KeycloakAuthorizer: differentiate between authorization and ACL read/write operations

[MikeEdgar]

Currently, the KeycloakAuthorizer allows method invocations to be deleted to either a StandardAuthorizer or an AclAuthorizer, depending on whether a Kafka cluster is running in KRaft mode. There is no way access the ACLs when delegation is disabled. That is, any ACLs that may be present cannot be described or deleted, and new ones cannot be created. This is reasonable in most cases, but there may be instances where managing/viewing the ACLs is needed, even though they should not be used for authorization.

1. Pre-migration from Keycloak to ACLs to allow configuration before changing authorizer
2. Post-migration from ACLs to Keycloak, as a reference
3. Mirrored from another cluster (?)

It would be useful to allow the ACLs to be accessed and mutated, but not used for authorization. A possible option is to add a config strimzi.authorization.delegate.kafka.acl.management (or similar) that only allows delegation to the StandardAuthorizer or AclAuthorizer for ACL read/write operations.

[scholzj]

I'm not sure I follow this. I would create a very weird UX if the API calls delegate to the Kafka ACLs but the authorization does not.

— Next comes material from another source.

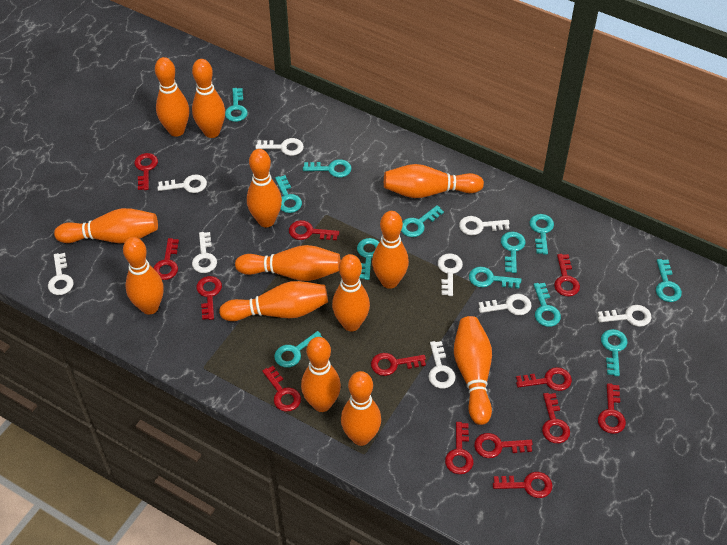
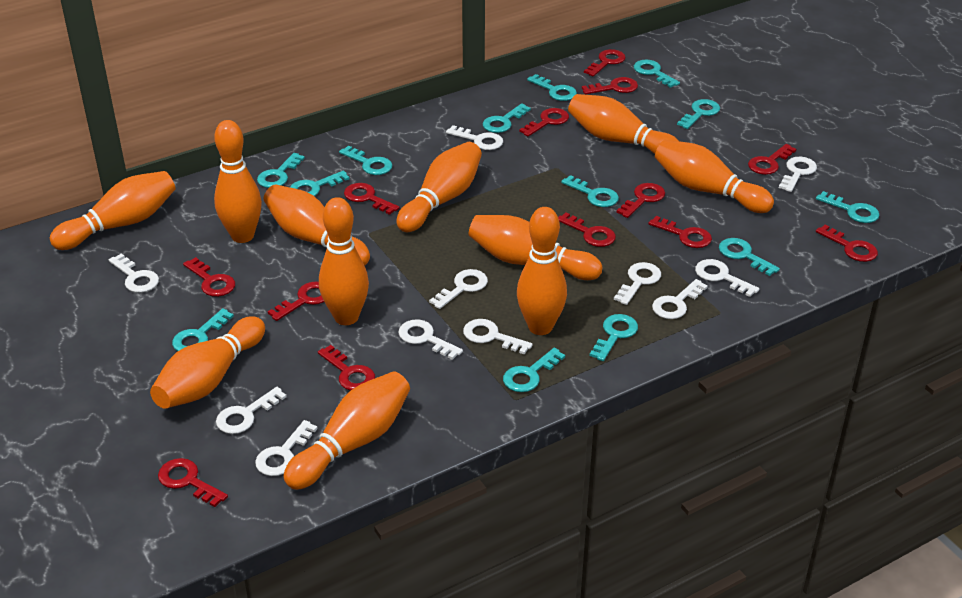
orange bowling pin: [54,208,158,243] [123,237,164,315] [155,57,189,137] [192,59,225,138] [219,281,328,321] [235,245,341,281] [247,149,282,227] [301,337,341,412] [332,254,370,331] [341,371,381,446] [372,211,409,289] [384,164,484,198] [454,316,492,425] = 13 -> [50,171,176,250] [150,316,265,409] [214,120,262,243] [264,184,370,266] [284,371,410,490] [319,197,369,325] [396,142,482,232] [469,215,602,280] [517,207,567,335] [568,94,678,154] [655,140,774,213] = 11
turquoise key: [225,88,248,122] [274,331,323,368] [275,175,302,213] [303,159,352,178] [357,238,379,280] [401,205,444,237] [469,267,521,289] [501,232,526,273] [529,214,554,254] [534,283,561,327] [601,329,628,376] [656,259,682,302] = 12 -> [172,308,234,351] [257,153,305,188] [290,171,350,196] [339,146,392,175] [483,103,531,133] [503,348,565,392] [527,74,577,101] [561,175,619,207] [590,314,638,361] [634,60,680,88] [677,99,720,129] [719,238,780,276] [816,191,880,223] = 13
white key: [48,253,74,295] [157,174,207,193] [192,232,217,273] [256,138,304,156] [428,341,456,389] [438,253,463,296] [459,216,510,235] [479,294,532,315] [598,305,652,327] = 9 -> [109,253,159,293] [216,387,287,434] [255,420,318,476] [398,319,463,360] [429,269,488,309] [446,125,503,150] [463,319,533,355] [614,262,661,305] [652,279,708,319] [695,259,759,297] [779,157,817,192] = 11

• When you are migrating from Simple Authorization to Kecloak Authorization, you can first move to KEycloak AuthZ with delegation enabled, setup Keycloak rules, delete rules in Kafka, disable delegation.
• Similarly, when going back, you can enable delegation, setup Kafka ACLs, move from Keycloak AuthZ to Simple AuthZ.

[mstruk]

1. Pre-migration from Keycloak to ACLs to allow configuration before changing authorizer
2. Post-migration from ACLs to Keycloak, as a reference
3. Mirrored from another cluster (?)

You think it would not be good enough to simply enable delegateToKafkaAcls in order to cover all the listed cases (like @scholzj suggests)? When delegation is enabled the Keycloak Authorization grants are consulted first. Only if access is not allowed based on those grants, are the ACLs consulted.

It would be useful to allow the ACLs to be accessed and mutated, but not used for authorization. A possible option is to add a config strimzi.authorization.delegate.kafka.acl.management (or similar) that only allows delegation to the StandardAuthorizer or AclAuthorizer for ACL read/write operations.

Standard Kafka authorizer itself doesn't have 'ACL management only' mode. When you add an ACL it is immediately enforced. Similar for other ACL CRUD operations. Why is it a problem if the Keycloak Authorizer with delegateToKafkaAcls enabled behaves the same?

[MikeEdgar]

You think it would not be good enough to simply enable delegateToKafkaAcls in order to cover all the listed cases (like @scholzj suggests)?

I do think it's sufficient, yes.

Standard Kafka authorizer itself doesn't have 'ACL management only' mode. When you add an ACL it is immediately enforced. Similar for other ACL CRUD operations. Why is it a problem if the Keycloak Authorizer with delegateToKafkaAcls enabled behaves the same?

The difference I see is that with the Standard authorizer, all information (the rules) is accessible in addition to being used for enforcement. With the Keycloak Authorizer, the information stored in Kafka metadata about ACLs is effectively hidden and we can't know anything about it without changing authorization enforcement.

very weird UX if the API calls delegate to the Kafka ACLs but the authorization does not.

I think you're right, but with an additional piece of information where someone querying the ACLs knows they are not enforced, the weirdness could be addressed/mitigated.

The root of my concern is that access to information (the ACLs) is bound together with use of the information for enforcement. I think there's a benefit to allowing access to as much information as possible, provided it's made available in a way that is clear.

[scholzj]

I think you're right, but with an additional piece of information where someone querying the ACLs knows they are not enforced, the weirdness could be addressed/mitigated.

Yeah, but these are Kafka APIs. So we cannot just add a warning to the Kafka CLI clients and Admin API.